Capítulo LVIII
El viejo dio vuelta un par de veces el nuevo objeto y ya no le quedaron dudas.
–Es una radio – afirmó mientras giraba una rueda que apenas asomaba por el costado.
–¿Una radio? ¿Qué es eso? – preguntó con perfecta normalidad, tratando de que el maestro olvidara el episodio de la nariz.
–Era un pequeño reproductor por donde salía música o humanos hablando – comenzó el maestro –. De esta manera, si usted no tenía dinero para comprar los discos que tanto le gustaban, adquiría uno de estos, que era un artefacto razonablemente barato, llamaba al programa que pasaba la música y solicitaba la canción que quería escuchar. Y el programa se la pasaba, al rato.
–¿Y para qué sirve esa rueda que mueve el palito rojo dentro de la ranura?
–Es que había muchas estaciones de radio y cada una tenía una frecuencia distinta. Entonces si usted quería escuchar radio X, movía la ruedita hasta la medida en donde se encontraba esa radio y la escuchaba. Si en cambio quería escuchar radio Z, giraba la ruedita hasta el lugar en donde se encontraba radio Z, ¿entiende? – Vitraux le ejemplificaba lo que le contaba mostrándole cómo se giraba la rueda mientras Boutique miraba atento.
–¡Qué bueno! ¡Entonces uno podía escuchar la música que quisiera sin tener que comprar discos! – se alegró Boutique.
–Sí, aunque no era tan así, coronel…– lo frenó el maestro.
–¿Por qué? – le preguntó, apoyándose contra el respaldo, intrigado y cruzándose de brazos.
–Porque el mundo estaba gobernado, como le dije en varias oportunidades, por inescrupulosos humanos que lo dominaban.
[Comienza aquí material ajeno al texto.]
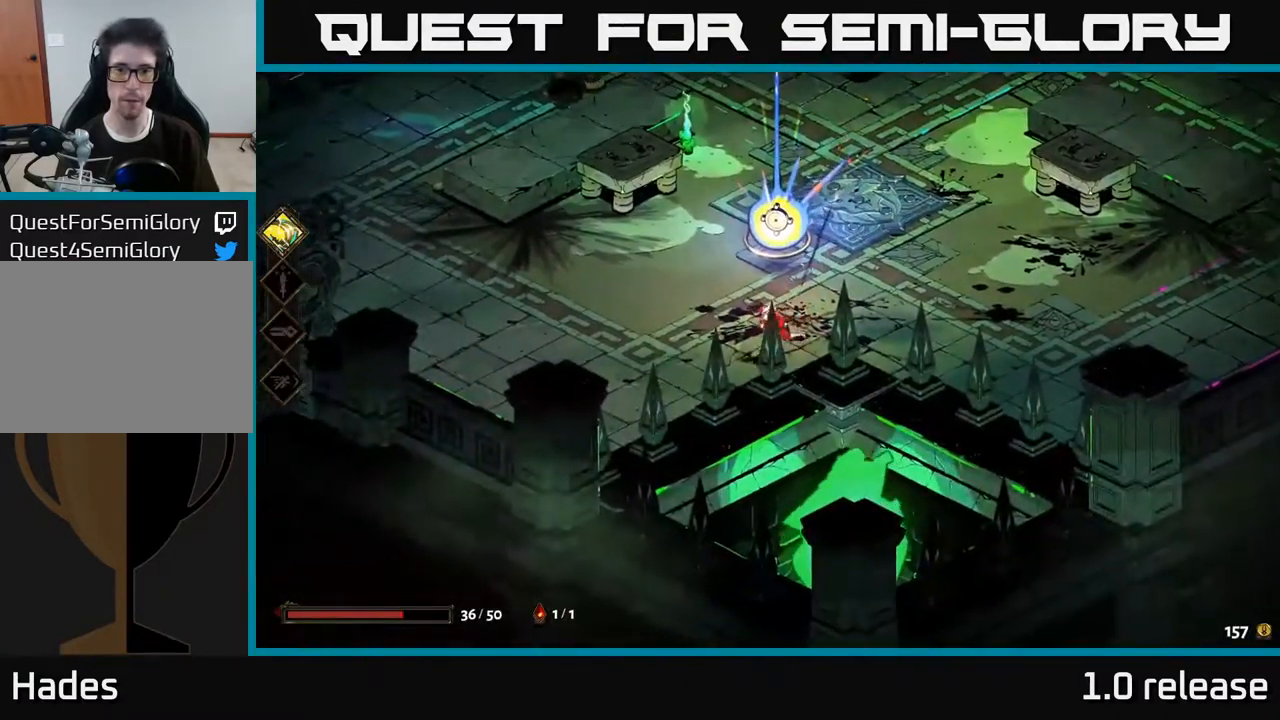
{"buttons": [], "left_stick": "up", "right_stick": "center", "events": [[50, "R2", "down"], [50, "left_stick", "up"], [117, "R2", "up"], [217, "R2", "down"], [284, "R2", "up"], [401, "R2", "down"], [467, "R2", "up"]]}
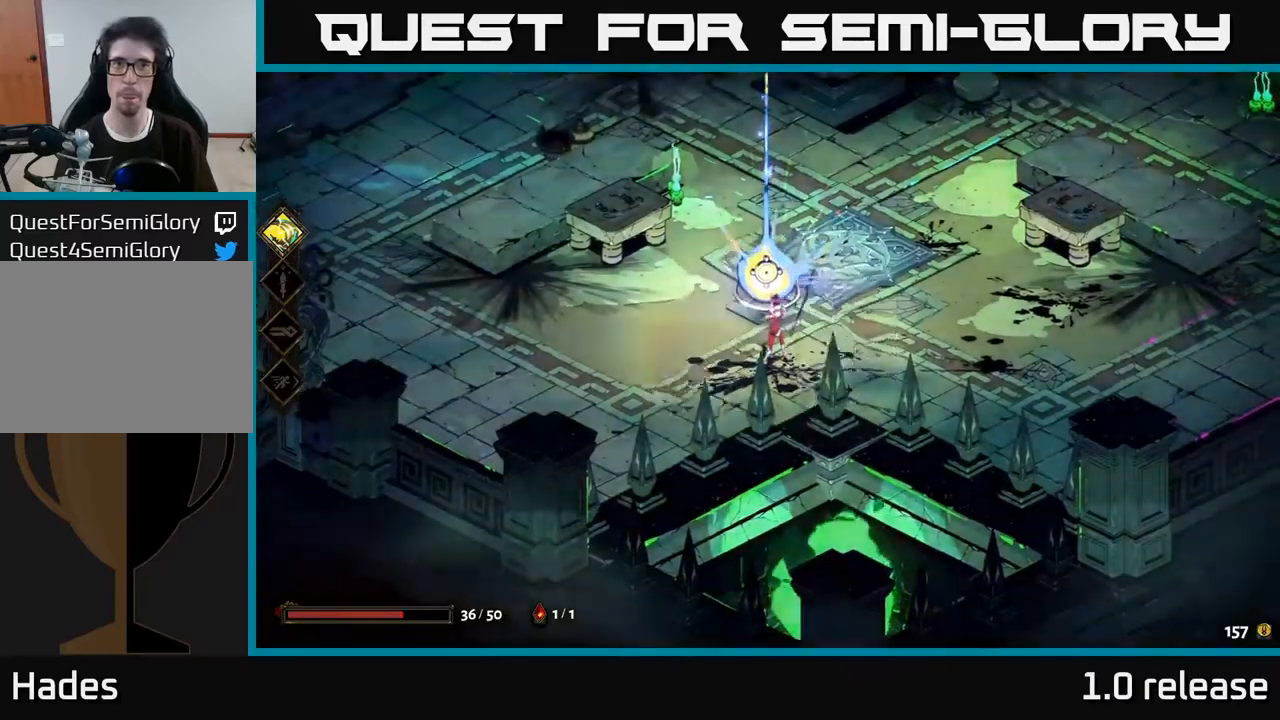
{"buttons": [], "left_stick": "center", "right_stick": "center", "events": [[50, "left_stick", "center"], [100, "R2", "down"], [167, "R2", "up"]]}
Entonces las radios eran de su propiedad, y ponían en ellas sólo la música que ellos elegían y no aquellas que la gente solicitaba.
–¿Pero usted no me dijo hace un momento que los humanos llamaban para pedir las canciones?
–Sí, los humanos dominados, los que vaciaron las casas de electrodomésticos el día antes a morir asfixiados por ceniza volcánica, que escuchaban canciones estúpidas, sin sentido, flacas de contenido, que no hablaban de nada serio... Las canciones importantes, las que dejaban pensando al humano, no eran tan reproducidas por radio.
–¿Y qué hacían los humanos que querían escuchar esa música?
–Iban y se compraban el disco. No les quedaba otra.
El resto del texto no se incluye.